Solo dev questioning the direction of my card game — need honest reactions to an idea I can't shake
I've been building a 1v1 competitive card game for several months now and I've reached a point where I'm second-guessing the whole approach. Rather than sink another stretch of work into something the market might not actually want, I'd rather ask people who think about this stuff.
The current project is a real-time PvP card game — drafting, simultaneous turns, the usual competitive setup. It works. But I keep coming back to a different idea, and I can't tell if it's a genuine gap in the market or just my own projection.
Here's what I keep thinking about:
A 1v1 strategic card game where most of the information is open. You can see your opponent's hand. They can see yours. The depth comes from sequencing and anticipation — what they're threatening, what you can punish, what you're forcing them into. Each match starts with both players picking an archetype from a fixed pool (say 6 to 8), each with its own small set of defining cards. All archetypes available from the start. No collection to build, no booster packs, no pay-to-win. A small amount of hidden information stays in the design — maybe a single face-down card you can reveal when you want, or a few private events — enough to support bluffing without making the whole thing feel random.
The format would be fully asynchronous.

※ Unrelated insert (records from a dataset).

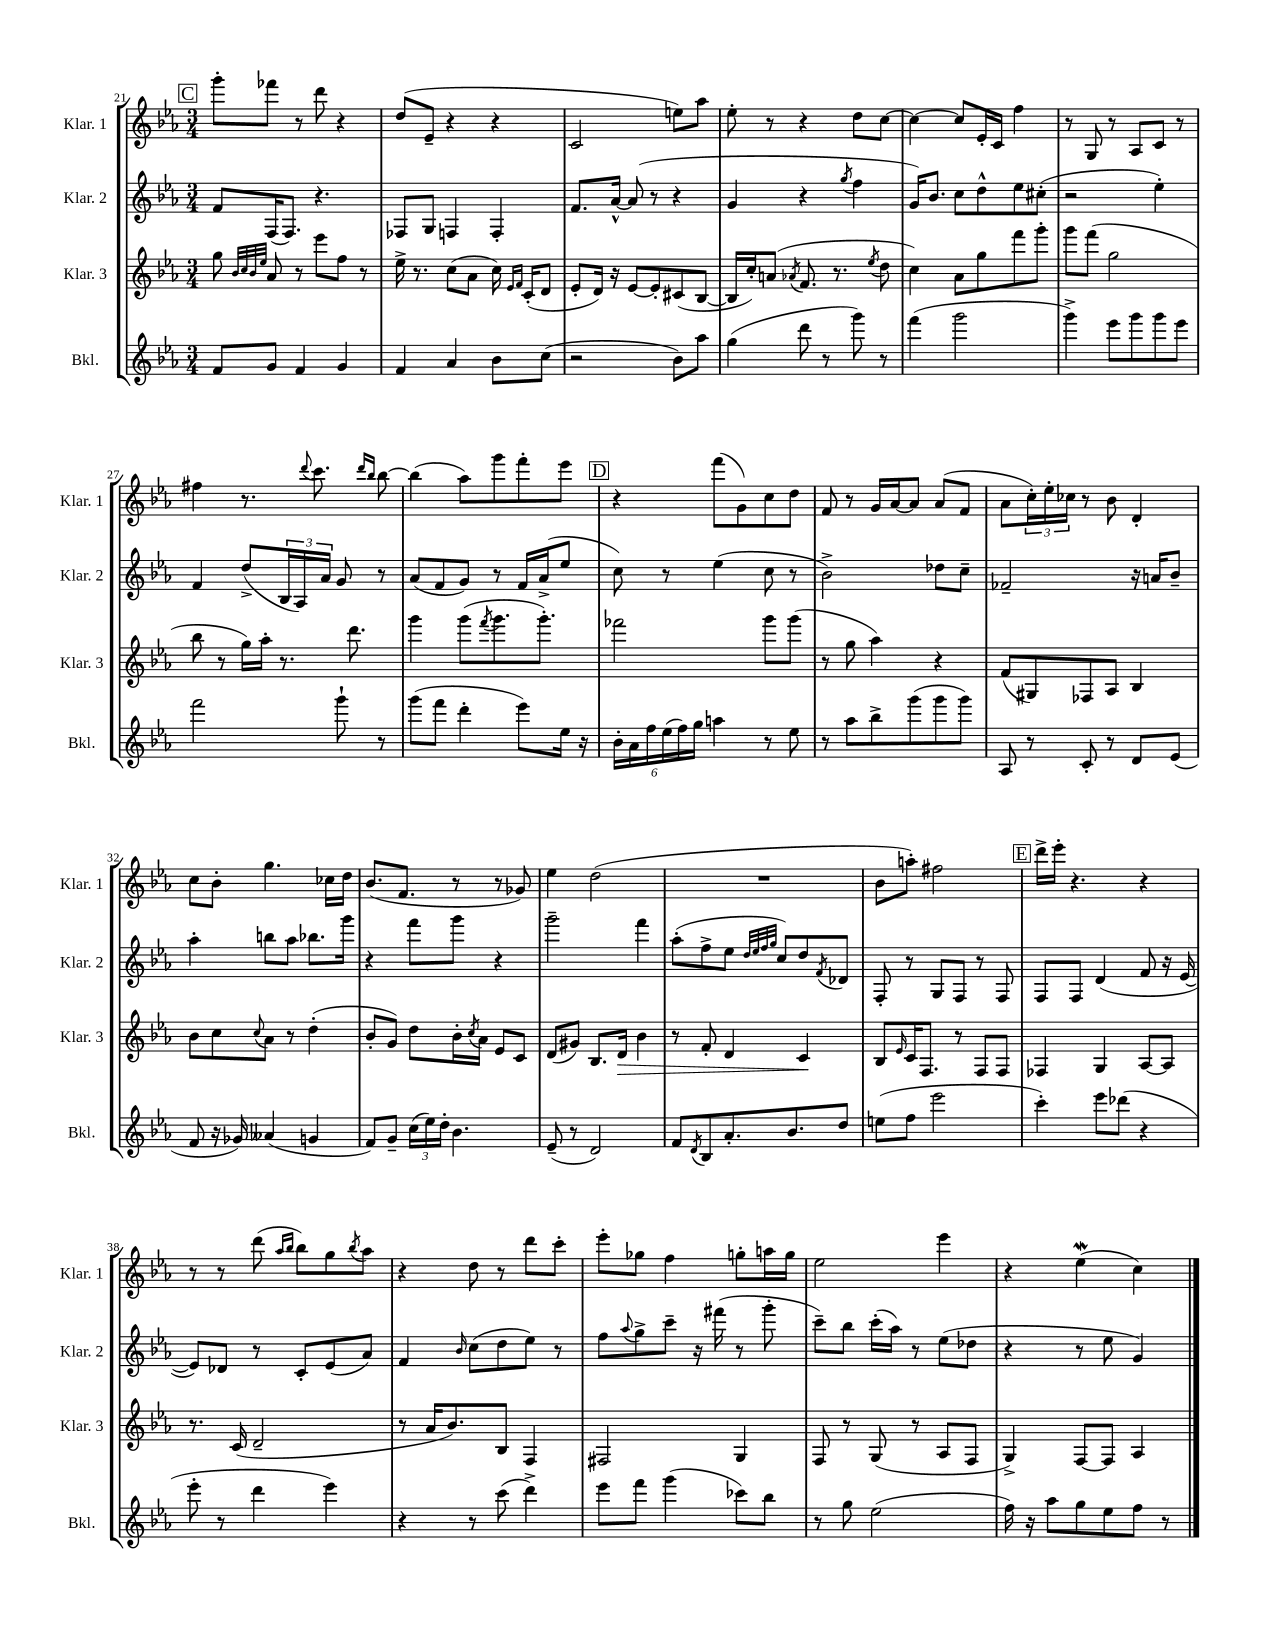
<<
\new StaffGroup <<
\new Staff = "s0" \with { instrumentName = "Klar. 1" shortInstrumentName = "Klar. 1" } {
    \clef treble \key ees \major \numericTimeSignature \time 3/4
    \mark \markup { \box "C" } g'''8-. fes'''8 r8 d'''8 r4 |
    d''8( ees'8-- r4 r4 |
    c'2 e''8) aes''8 |
    ees''8-. r8 r4 d''8 c''8~ |
    c''4~ c''8 ees'16-. c'16 f''4 |
    r8 g8 r8 aes8 c'8 r8 |
    fis''4 r8. \appoggiatura { d'''8 } c'''8. \grace { d'''16 bes''16 } bes''8~ |
    bes''4( aes''8) g'''8 f'''8-. ees'''8 |
    \mark \markup { \box "D" } r4 f'''8( g'8) c''8 d''8 |
    f'8 r8 g'16 aes'16~ aes'8 aes'8( f'8 |
    aes'8 \tuplet 3/2 { c''16-.) ees''16-. ces''16 } r8 bes'8 d'4-. |
    c''8 bes'8-. g''4. ces''16 d''16 |
    bes'8.( f'8. r8 r8 ges'8) |
    ees''4 d''2( |
    R2. |
    bes'8 a''8-.) fis''2 |
    \mark \markup { \box "E" } d'''16-> ees'''16-. r4. r4 |
    r8 r8 d'''8( \grace { aes''16 bes''16 } bes''8) g''8 \acciaccatura { bes''8 } aes''8 |
    r4 d''8 r8 d'''8 c'''8-. |
    ees'''8-. ges''8 f''4 g''8-. a''16 g''16 |
    ees''2 ees'''4 |
    r4 ees''4\mordent( c''4) \bar "|." |
}
\new Staff = "s1" \with { instrumentName = "Klar. 2" shortInstrumentName = "Klar. 2" } {
    \clef treble \key ees \major \numericTimeSignature \time 3/4
    \mark \markup { \box "C" } f'8 f16( f8.) r4. |
    fes8 g8 f4 f4-. |
    f'8. aes'16~-^ aes'8( r8 r4 |
    g'4 r4 \acciaccatura { g''8 } f''4 |
    g'16) bes'8. c''8 d''8-^ ees''8 cis''8-.( |
    r2 ees''4-.) |
    f'4 d''8->( \tuplet 3/2 { bes16 aes16) aes'16 } g'8 r8 |
    aes'8( f'8 g'8) r8 f'16 aes'16->( ees''8 |
    \mark \markup { \box "D" } c''8) r8 ees''4( c''8 r8 |
    bes'2->) des''8 c''8-- |
    fes'2-- r16 a'16 bes'8-- |
    aes''4-. b''8 aes''8 bes''8. g'''16 |
    r4 f'''8 g'''8 r4 |
    g'''2-- f'''4 |
    aes''8-.( f''8-> ees''8 \grace { d''32 ees''32 f''32 g''32 } c''8) d''8 \acciaccatura { f'8 } des'8 |
    f8-. r8 g8 f8 r8 f8 |
    \mark \markup { \box "E" } f8 f8 d'4( f'8 r16 ees'16~ |
    ees'8) des'8 r8 c'8-. ees'8( aes'8) |
    f'4 \grace { bes'16 } c''8( d''8 ees''8) r8 |
    f''8 \appoggiatura { aes''8 } g''8-> c'''8-- r16 fis'''16( r8 g'''8-. |
    c'''8--) bes''8 c'''16-.( aes''16) r8 ees''8( des''8 |
    r4 r8 ees''8 g'4) \bar "|." |
}
\new Staff = "s2" \with { instrumentName = "Klar. 3" shortInstrumentName = "Klar. 3" } {
    \clef treble \key ees \major \numericTimeSignature \time 3/4
    \mark \markup { \box "C" } g''8 \grace { bes'32 c''32 bes'32 ees''32 } aes'8 r8 ees'''8 f''8 r8 |
    ees''16-> r8. c''8( aes'8 c''16) \grace { ees'16 f'16 } c'16-.( d'8 |
    ees'8-. d'16) r16 ees'8~ ees'8-. cis'8( bes8~ |
    bes16 c''16-.) a'8( \acciaccatura { aes'8 } f'8. r8. \acciaccatura { ees''8 } d''8 |
    c''4) aes'8 g''8 f'''8 g'''8-. |
    g'''8 f'''8( g''2 |
    bes''8 r8 g''16) aes''16-. r8. d'''8. |
    g'''4 g'''8( \acciaccatura { f'''8 } g'''8. g'''8.-.) |
    \mark \markup { \box "D" } fes'''2 g'''8 g'''8( |
    r8 g''8 aes''4) r4 |
    f'8( gis8) fes8 aes8 bes4 |
    bes'8 c''8 \appoggiatura { c''8 } aes'8 r8 d''4-.( |
    bes'8-. g'8) d''8 bes'16-. \acciaccatura { c''8 } aes'16 ees'8 c'8 |
    d'8( gis'8) bes8. d'16\> bes'4 |
    r8 f'8-. d'4 c'4\! |
    bes8 \grace { ees'16 } c'16 f8. r8 f8 f8 |
    \mark \markup { \box "E" } fes4 g4 aes8~ aes8 |
    r8. c'16( d'2-- |
    r8 aes'16 bes'8.) bes8 f4 |
    fis2 g4 |
    f8 r8 g8( r8 aes8 f8 |
    g4->) f8~ f8 aes4 \bar "|." |
}
\new Staff = "s3" \with { instrumentName = "Bkl." shortInstrumentName = "Bkl." } {
    \clef treble \key ees \major \numericTimeSignature \time 3/4
    \mark \markup { \box "C" } f'8 g'8 f'4 g'4 |
    f'4 aes'4 bes'8 c''8( |
    r2 bes'8) aes''8 |
    g''4( d'''8 r8 g'''8) r8 |
    f'''4( g'''2 |
    g'''4->) ees'''8 g'''8 g'''8 ees'''8 |
    f'''2 g'''8-! r8 |
    g'''8( f'''8 d'''4-. ees'''8) ees''16 r16 |
    \mark \markup { \box "D" } \tuplet 6/4 { bes'16-. aes'16 f''16 ees''16( f''16) g''16 } a''4 r8 ees''8 |
    r8 aes''8 bes''8-> g'''8( g'''8 g'''8) |
    aes8 r8 c'8-. r8 d'8 ees'8( |
    f'8 r16 ges'16) aeses'4( g'4 |
    f'8) g'8-- \tuplet 3/2 { c''16( ees''16) d''16-. } bes'4. |
    ees'8--( r8 d'2) |
    f'8 \acciaccatura { d'8 } bes8 aes'8.-. bes'8. d''8 |
    e''8( f''8 ees'''2 |
    \mark \markup { \box "E" } c'''4-.) ees'''8 des'''8( r4 |
    ees'''8-. r8 d'''4 ees'''4) |
    r4 r8 c'''8( d'''4->) |
    ees'''8 f'''8 g'''4( ces'''8) bes''8 |
    r8 g''8 ees''2( |
    f''16) r16 aes''8 g''8 ees''8 f''8 r8 \bar "|." |
}
>>
>>
\layout { \context { \Score currentBarNumber = #21 } }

Make your move when you have 30 seconds. Opponent plays whenever they're free. A match might wrap up in 20 minutes if both players are active, or stretch across days. No live timer pressure unless someone opts into a faster mode.
The whole thing would be free to play. A paid tier would exist for analysis tools — post-match breakdowns, puzzles generated from your own games, that sort of thing — but nothing that affects competitive play itself.
What's keeping me up: I can't find any digital card game that really targets this space. Card games are usually built around live matches, collection grinding, and metagame churn. What I'm describing is closer to how people engage with strategy games on their own terms — opening an app on a commute, making a thoughtful move, closing it, coming back later. The use case feels real to me but I might be wrong about whether anyone actually wants this in a card game format specifically.
Three things I'd actually value hearing:
If this existed and was free to try, would you give it a shot? Or does the description already sound like something you'd pass on?
What's the strongest reason you can think of that this wouldn't work? I'm more interested in the failure modes than the upsides right now.
If you've drifted away from card games over the years, what was the actual reason — and would something like this pull you back in, or is the whole genre off the table for you?
Genuinely open to harsh takes. Polite encouragement is appreciated but doesn't help me decide what to do next.